To do:
In the lighting reference thread, which edition of the Standard Handbook for Electrical Engineers does Flyer_PE say they have?

Reading passage:
*** Block opens ***

# Lighting reference



## z06dustin (Oct 9, 2009)

Does anyone have the new Electrical Reference by PPI that they'd be willing to share the lighting portion out of? Or any condensed lighting reference at all? I'm using an old one, and I don't have anything... except for the IESNA lighting handbook, and that thing is massive / hard to use. I don't use lighting at all in my daily work so all of the calcs are foreign to me. PM me for my email address if you have anything, thanks!

Dustin


----------



## Flyer_PE (Oct 9, 2009)

I don't have anything that isn't subject to copyright. If you can lay hands on one, the Standard Handbook for Electrical Engineers (I have the 15th edition) has a pretty good chapter on illumination. It's not a cheap book so you may want to try and borrow one for the exam.


----------



## z06dustin (Oct 9, 2009)

Flyer_PE said:


> I don't have anything that isn't subject to copyright. If you can lay hands on one, the Standard Handbook for Electrical Engineers (I have the 15th edition) has a pretty good chapter on illumination. It's not a cheap book so you may want to try and borrow one for the exam.


excellent thank you sir. my alma mater has an online copy with free access. i'll just print that chapter out.

*** Block closes ***

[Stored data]

*** Block opens ***

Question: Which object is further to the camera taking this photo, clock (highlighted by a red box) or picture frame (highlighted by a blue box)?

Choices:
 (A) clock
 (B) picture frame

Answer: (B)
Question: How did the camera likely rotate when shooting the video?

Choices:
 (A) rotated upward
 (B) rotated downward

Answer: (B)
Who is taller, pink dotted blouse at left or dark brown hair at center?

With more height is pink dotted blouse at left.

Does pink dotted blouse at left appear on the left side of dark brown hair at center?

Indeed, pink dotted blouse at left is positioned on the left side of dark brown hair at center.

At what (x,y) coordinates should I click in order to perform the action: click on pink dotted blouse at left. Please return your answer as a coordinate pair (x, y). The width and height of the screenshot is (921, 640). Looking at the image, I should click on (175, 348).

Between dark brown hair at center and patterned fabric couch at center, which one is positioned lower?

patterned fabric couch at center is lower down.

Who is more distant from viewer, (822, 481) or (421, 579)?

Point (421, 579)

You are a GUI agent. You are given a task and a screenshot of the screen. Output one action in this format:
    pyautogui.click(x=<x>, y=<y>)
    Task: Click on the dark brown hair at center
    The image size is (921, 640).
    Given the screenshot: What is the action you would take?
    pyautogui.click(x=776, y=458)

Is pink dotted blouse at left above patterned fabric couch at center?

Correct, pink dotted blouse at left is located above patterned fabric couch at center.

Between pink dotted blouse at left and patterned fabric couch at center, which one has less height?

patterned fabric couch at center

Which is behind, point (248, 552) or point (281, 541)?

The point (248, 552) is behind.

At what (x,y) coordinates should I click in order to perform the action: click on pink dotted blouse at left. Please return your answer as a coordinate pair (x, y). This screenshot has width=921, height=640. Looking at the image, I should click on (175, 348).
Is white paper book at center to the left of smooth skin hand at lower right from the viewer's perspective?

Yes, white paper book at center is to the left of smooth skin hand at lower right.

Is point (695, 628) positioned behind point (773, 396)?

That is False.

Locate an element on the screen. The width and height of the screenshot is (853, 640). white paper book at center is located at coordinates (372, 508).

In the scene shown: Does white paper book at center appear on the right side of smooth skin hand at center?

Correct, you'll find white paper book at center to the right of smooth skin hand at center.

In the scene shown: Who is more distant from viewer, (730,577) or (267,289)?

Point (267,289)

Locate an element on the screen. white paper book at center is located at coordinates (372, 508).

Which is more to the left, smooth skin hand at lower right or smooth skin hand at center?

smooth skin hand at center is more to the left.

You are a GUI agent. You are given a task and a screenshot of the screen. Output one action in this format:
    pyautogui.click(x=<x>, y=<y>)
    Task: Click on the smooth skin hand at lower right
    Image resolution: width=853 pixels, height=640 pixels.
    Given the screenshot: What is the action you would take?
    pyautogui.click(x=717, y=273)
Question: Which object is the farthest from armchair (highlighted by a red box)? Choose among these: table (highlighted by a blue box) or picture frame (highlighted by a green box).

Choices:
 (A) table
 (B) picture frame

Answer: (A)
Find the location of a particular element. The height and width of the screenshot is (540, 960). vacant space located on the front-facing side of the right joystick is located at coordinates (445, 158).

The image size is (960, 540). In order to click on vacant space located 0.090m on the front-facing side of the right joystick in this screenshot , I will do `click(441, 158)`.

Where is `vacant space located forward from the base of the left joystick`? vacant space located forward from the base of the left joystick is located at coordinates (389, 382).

*** Block closes ***

Solution for this exercise:
The 15th edition.